Now, Chinese Communist Party plans to tighten grip over private sector

WION New Delhi Sep 16, 2020, 08.55 PM(IST) Edited By: Gravitas desk

Chinese Communist Party leader Mao Zedong statute Photograph:( AFP )

Story highlights

Xi Jinping has pushed for something called "comprehensive party building" in the private sector. It means setting up party cells in private enterprises. The rules have been in place since the early 2000s

The Communist Party is everywhere in China. It has complete control over the country -  military, police even the media but when China opened up its economy through reforms it seemed like the private sector would follow a different path where market forces will dictate the rules and the government will take a backseat, however, that is about to change.

The Communist Party now wants to tighten its grip over the private sector too. Beijing has issued new guidelines and the role of the united front is being expanded while the specifics are sketchy, it is a clear move to deeply integrate the Communist Party into China's boardrooms.

The united front is a department in the Communist Party. It is an umbrella organisation designed to increase the influence of the Communist Party both inside China and outside. This decision may be new, but the practice is old. China's private sector has been under siege for some time now. 
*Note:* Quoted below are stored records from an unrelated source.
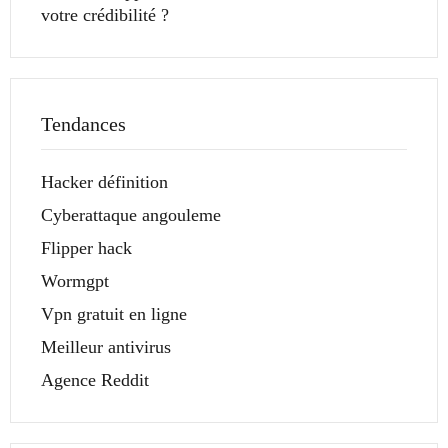
votre crédibilité ?
Tendances
Hacker définition
Cyberattaque angouleme
Flipper hack
Wormgpt
Vpn gratuit en ligne
Meilleur antivirus
Agence Reddit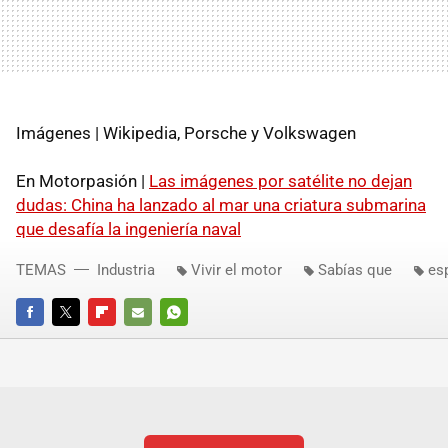
Imágenes | Wikipedia, Porsche y Volkswagen
En Motorpasión |
Las imágenes por satélite no dejan
dudas: China ha lanzado al mar una criatura submarina
que desafía la ingeniería naval
TEMAS
Industria
Vivir el motor
Sabías que
es
FACEBOOK
TWITTER
FLIPBOARD
E-
WHATSAPP
MAIL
Xi Jinping has pushed for something called "comprehensive party building" in the private sector. It means setting up party cells in private enterprises. The rules have been in place since the early 2000s and by 2016, 68 per cent of China's non-state enterprises had set up party cells.
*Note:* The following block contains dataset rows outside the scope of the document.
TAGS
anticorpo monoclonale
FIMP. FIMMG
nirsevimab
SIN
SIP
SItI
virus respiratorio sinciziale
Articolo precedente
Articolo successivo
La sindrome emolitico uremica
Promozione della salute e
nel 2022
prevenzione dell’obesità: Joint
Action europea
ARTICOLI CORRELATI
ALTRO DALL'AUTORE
Even foreign firms can't escape the Communist Party. Seventy per cent of foreign companies in China had a party cell by 2016 and it hasn't gone unnoticed.

In 2017, a trade group in Germany raised red flags. It said foreign firms may pull out of China over Communist Party pressure but China hasn't relented, now, it is making fresh moves to control the private sector.
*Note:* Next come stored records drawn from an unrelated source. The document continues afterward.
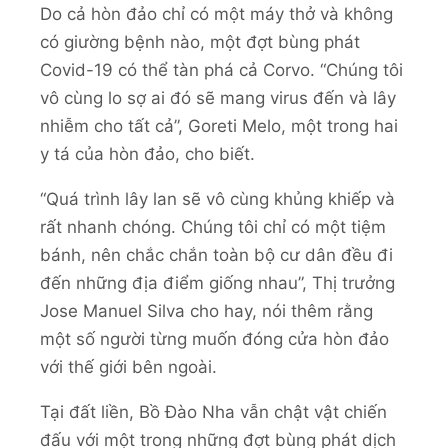
Do cả hòn đảo chỉ có một máy thở và không
có giường bệnh nào, một đợt bùng phát
Covid-19 có thể tàn phá cả Corvo. “Chúng tôi
vô cùng lo sợ ai đó sẽ mang virus đến và lây
nhiễm cho tất cả”, Goreti Melo, một trong hai
y tá của hòn đảo, cho biết.
“Quá trình lây lan sẽ vô cùng khủng khiếp và
rất nhanh chóng. Chúng tôi chỉ có một tiệm
bánh, nên chắc chắn toàn bộ cư dân đều đi
đến những địa điểm giống nhau”, Thị trưởng
Jose Manuel Silva cho hay, nói thêm rằng
một số người từng muốn đóng cửa hòn đảo
với thế giới bên ngoài.
Tại đất liền, Bồ Đào Nha vẫn chật vật chiến
đấu với một trong những đợt bùng phát dịch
A party cell is China's way of co-opting the private sector, one can expect these cells to now closely work with the united front.

A report by the Chinese state wire service Xinuha said: "strengthening the united front work with the private sector is an important way to realize the party's leadership over the private economy".

Beijing is sending a clear message to all business leaders - the party is supreme. 

The private sector accounts for 60 per cent of China's economic output. It creates 80 per cent of the jobs in urban China and already private companies like Huawei and Tencent are facing bans and business losses due to the Chinese state. 

Now, with its latest move, the Communist Party is further blurring the line between private and public.